Magnetic Resonance (MR) imaging is a medical technique which permits the visualization of a variety of tumors, lesions, and abnormalities present within the soft biological tissues of the body. Segmentation of medical image data is the process of assigning anatomically-meaningful labels to each component of the image. This paper presents a method of knowledge-based interpretation of MR images of the head. In particular, the method is designed for the segmentation, or detection, of multiple sclerosis (MS) lesions of the brain. Knowledge of brain anatomy is represented in the form of a tissue probability model which provides a priori probabilities of brain tissue distribution per unit voxel in a standardized 3D ‘brain space’. As 90-95% of 118 lesions occur in white matter tissue [1], the model was used to confine the search for MS lesions to plausible white matter locations. Use of the model to segment multiple sclerosis lesions reduced the number of false positive lesions by 50-80% in comparison to non-model-based (i.e. purely data-driven) segmentation.
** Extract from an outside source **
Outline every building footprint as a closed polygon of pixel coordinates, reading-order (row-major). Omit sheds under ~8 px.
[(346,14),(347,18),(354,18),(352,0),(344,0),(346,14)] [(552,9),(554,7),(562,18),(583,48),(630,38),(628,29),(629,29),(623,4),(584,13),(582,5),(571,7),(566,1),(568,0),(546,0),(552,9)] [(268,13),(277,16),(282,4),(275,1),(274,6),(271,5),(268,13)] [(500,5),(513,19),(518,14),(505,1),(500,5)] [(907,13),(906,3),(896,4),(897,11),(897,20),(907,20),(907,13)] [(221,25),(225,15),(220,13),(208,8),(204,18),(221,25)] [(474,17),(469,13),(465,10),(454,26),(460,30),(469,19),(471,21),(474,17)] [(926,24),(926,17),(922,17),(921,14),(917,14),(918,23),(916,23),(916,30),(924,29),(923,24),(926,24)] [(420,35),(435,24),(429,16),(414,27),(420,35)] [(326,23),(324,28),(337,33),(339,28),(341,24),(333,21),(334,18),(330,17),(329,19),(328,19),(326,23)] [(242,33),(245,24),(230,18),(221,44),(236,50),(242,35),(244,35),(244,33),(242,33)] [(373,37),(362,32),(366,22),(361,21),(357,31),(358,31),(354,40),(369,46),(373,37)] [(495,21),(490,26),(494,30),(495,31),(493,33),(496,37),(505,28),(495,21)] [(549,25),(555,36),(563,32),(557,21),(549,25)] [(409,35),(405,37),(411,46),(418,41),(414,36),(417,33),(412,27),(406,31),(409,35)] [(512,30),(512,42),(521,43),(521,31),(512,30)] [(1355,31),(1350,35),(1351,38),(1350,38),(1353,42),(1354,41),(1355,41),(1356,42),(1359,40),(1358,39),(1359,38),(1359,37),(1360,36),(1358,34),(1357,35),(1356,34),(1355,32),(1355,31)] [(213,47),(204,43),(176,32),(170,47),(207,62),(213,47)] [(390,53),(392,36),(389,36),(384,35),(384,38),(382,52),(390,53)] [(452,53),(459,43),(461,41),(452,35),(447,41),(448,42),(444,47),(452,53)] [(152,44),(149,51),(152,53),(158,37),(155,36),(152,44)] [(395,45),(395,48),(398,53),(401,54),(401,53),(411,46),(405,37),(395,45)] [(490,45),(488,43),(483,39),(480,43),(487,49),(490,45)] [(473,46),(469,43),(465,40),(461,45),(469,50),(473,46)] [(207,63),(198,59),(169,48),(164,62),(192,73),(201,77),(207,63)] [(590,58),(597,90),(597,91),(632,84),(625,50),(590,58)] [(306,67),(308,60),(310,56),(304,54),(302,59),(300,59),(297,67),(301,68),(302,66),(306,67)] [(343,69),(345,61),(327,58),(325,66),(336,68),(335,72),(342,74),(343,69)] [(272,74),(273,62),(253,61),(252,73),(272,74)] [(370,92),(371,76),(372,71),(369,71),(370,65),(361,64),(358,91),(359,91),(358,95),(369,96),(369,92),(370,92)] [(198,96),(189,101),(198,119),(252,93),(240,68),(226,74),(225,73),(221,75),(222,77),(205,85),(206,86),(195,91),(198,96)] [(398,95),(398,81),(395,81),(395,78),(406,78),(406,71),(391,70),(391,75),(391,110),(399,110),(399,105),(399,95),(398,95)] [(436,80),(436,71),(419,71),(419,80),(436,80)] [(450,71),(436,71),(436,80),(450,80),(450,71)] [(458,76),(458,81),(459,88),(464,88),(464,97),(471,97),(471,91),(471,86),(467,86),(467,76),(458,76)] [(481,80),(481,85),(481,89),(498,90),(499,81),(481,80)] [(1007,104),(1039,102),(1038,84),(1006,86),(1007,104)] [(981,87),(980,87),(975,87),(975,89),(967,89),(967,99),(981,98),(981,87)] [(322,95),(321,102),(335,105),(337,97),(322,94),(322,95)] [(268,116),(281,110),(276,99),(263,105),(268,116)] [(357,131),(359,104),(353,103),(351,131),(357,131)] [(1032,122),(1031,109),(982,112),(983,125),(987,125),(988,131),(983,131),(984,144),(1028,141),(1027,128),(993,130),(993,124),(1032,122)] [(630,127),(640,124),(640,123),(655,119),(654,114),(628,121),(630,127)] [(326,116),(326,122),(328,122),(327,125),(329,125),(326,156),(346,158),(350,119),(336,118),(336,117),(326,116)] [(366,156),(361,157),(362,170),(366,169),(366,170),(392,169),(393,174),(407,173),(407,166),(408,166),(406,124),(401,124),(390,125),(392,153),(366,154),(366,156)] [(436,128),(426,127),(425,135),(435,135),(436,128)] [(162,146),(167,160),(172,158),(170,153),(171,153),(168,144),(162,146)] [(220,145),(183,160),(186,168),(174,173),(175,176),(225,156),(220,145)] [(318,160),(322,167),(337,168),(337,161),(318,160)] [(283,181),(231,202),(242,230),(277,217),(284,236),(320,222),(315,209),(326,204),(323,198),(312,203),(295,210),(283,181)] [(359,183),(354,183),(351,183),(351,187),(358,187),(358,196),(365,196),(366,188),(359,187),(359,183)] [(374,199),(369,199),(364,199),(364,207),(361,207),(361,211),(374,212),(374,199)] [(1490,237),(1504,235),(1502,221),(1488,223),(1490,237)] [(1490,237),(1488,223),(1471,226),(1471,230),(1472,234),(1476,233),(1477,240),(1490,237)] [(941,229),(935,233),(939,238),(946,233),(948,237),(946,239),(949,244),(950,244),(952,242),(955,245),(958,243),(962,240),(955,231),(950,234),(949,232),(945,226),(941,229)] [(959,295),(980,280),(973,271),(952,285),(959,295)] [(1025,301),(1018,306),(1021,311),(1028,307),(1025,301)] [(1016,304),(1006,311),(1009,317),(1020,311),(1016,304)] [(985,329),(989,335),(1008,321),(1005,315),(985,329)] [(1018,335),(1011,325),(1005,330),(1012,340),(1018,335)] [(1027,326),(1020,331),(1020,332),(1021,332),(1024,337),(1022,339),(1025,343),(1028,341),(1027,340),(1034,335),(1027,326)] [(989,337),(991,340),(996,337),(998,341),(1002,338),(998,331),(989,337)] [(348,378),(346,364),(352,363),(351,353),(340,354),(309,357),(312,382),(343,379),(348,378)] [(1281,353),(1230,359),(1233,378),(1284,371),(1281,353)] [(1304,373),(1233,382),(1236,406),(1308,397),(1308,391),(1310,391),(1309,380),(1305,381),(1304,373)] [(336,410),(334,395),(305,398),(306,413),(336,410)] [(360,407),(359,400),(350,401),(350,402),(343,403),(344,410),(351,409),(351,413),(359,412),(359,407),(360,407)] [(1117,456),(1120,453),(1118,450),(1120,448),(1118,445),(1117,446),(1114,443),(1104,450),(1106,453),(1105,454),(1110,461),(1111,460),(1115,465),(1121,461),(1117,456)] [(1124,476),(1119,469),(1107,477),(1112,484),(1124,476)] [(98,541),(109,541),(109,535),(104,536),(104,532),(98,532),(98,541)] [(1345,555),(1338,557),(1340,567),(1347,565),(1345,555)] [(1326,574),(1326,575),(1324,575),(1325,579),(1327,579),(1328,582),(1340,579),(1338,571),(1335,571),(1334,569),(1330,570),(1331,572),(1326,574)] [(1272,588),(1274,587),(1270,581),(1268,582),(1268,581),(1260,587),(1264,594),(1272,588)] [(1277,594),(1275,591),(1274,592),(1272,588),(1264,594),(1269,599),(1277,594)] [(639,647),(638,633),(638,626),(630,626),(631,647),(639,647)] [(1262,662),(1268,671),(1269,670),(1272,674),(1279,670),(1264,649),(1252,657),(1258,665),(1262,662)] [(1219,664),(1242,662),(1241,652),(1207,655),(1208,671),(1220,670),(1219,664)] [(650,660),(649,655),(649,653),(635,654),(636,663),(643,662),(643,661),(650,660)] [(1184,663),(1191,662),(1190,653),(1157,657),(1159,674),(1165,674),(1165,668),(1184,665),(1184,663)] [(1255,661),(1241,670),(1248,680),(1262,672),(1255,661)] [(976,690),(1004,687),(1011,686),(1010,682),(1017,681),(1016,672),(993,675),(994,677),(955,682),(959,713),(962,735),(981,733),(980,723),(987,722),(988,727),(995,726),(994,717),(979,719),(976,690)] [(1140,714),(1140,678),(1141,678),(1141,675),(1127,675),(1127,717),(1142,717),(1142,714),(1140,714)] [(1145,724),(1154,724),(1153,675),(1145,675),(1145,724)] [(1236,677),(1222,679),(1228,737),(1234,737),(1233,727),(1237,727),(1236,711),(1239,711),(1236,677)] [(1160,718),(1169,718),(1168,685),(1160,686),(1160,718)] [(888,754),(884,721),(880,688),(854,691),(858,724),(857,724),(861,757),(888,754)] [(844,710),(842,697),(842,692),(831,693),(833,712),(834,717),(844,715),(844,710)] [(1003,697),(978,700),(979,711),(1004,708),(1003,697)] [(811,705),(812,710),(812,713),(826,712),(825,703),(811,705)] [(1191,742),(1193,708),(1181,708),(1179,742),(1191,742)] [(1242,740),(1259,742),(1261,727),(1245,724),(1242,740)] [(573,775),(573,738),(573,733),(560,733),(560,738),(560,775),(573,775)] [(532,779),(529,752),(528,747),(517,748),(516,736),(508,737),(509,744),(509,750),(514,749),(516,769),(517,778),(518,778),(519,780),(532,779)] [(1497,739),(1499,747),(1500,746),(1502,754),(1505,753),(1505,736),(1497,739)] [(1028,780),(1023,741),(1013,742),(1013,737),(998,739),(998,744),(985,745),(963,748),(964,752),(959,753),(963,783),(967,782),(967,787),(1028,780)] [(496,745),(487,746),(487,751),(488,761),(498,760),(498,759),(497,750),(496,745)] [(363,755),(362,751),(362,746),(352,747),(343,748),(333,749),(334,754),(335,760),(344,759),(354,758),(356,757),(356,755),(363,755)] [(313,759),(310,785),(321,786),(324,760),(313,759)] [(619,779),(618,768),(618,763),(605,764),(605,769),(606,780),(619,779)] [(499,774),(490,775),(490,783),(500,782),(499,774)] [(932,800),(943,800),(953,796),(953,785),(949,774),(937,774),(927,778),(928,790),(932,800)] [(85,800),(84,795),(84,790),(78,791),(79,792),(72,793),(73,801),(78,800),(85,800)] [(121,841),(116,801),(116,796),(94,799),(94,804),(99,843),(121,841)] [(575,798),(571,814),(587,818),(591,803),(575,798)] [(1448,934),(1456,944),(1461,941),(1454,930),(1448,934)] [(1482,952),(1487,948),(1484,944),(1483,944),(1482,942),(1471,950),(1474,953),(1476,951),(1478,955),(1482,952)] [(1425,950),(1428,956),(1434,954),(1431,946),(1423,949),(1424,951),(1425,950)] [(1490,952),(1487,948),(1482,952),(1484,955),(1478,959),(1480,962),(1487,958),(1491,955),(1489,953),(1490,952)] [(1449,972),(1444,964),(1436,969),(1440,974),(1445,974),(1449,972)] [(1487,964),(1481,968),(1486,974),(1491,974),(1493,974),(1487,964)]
The performance of the statistical minimum distance and Bayesian classifiers (which both represent learned tissue classification rules as mathematical formulae) are compared to that of pruned and unpruned decision tree classifiers (which represent classification rules symbolically, as flowchart-like tree structures). Although each classifier performed at about the same level of accuracy, the concise and symbolic representation of the rules generated by the pruned decision tree classifier may be preferred for its greater human interpretability.